(Dataset excerpts)
§ §

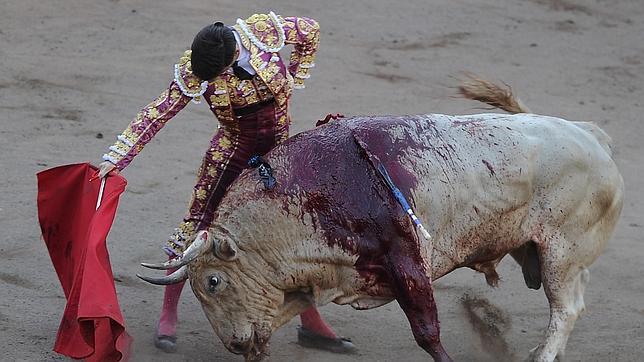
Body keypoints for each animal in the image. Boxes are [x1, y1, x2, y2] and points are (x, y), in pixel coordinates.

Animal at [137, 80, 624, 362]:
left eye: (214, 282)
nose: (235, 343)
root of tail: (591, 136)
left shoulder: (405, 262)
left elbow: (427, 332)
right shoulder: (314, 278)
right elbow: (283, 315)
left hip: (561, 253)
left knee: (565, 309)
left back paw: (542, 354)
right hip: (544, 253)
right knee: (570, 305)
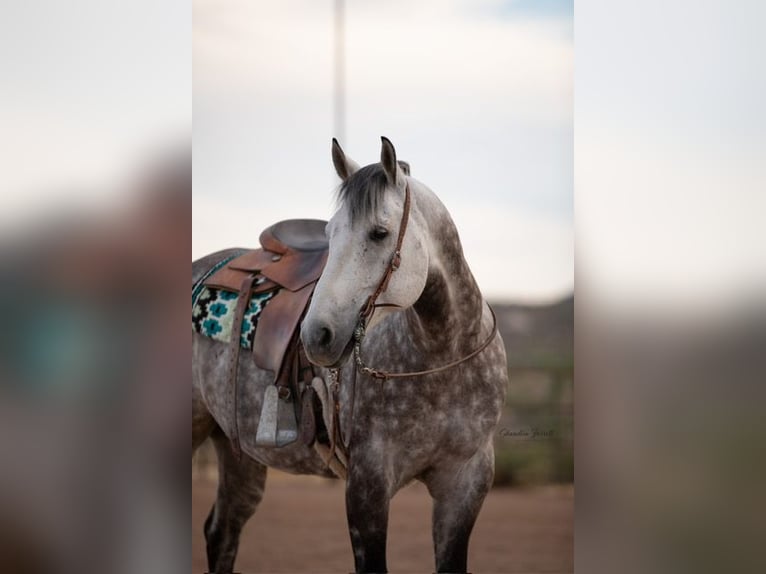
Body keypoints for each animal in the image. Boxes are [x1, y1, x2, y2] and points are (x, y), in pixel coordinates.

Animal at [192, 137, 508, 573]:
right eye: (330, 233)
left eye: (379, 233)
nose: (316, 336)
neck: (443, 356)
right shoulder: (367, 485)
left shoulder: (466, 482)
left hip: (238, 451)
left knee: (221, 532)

§ §

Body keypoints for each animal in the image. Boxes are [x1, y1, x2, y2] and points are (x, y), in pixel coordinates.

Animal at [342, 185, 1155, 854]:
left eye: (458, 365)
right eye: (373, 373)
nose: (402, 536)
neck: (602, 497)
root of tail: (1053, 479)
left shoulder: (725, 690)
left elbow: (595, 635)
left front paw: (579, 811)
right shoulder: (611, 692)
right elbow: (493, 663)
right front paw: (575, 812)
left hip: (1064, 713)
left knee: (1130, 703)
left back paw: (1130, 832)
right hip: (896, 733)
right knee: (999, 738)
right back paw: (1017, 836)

§ §

▶ [EXERCISE REQUIREMENTS]:
The stretch of entries above that starts with the line containing "nose: (402, 536)" and goes on through the line containing "right back paw: (1017, 836)" is to be transcribed exactly, and no other line is to be transcribed.

▶ [THE ANSWER]:
nose: (402, 536)
neck: (602, 497)
root of tail: (1053, 479)
left shoulder: (725, 690)
left elbow: (595, 635)
left front paw: (579, 811)
right shoulder: (611, 692)
right elbow: (493, 663)
right front paw: (575, 812)
left hip: (1064, 713)
left knee: (1130, 703)
left back paw: (1130, 832)
right hip: (896, 733)
right knee: (999, 738)
right back paw: (1017, 836)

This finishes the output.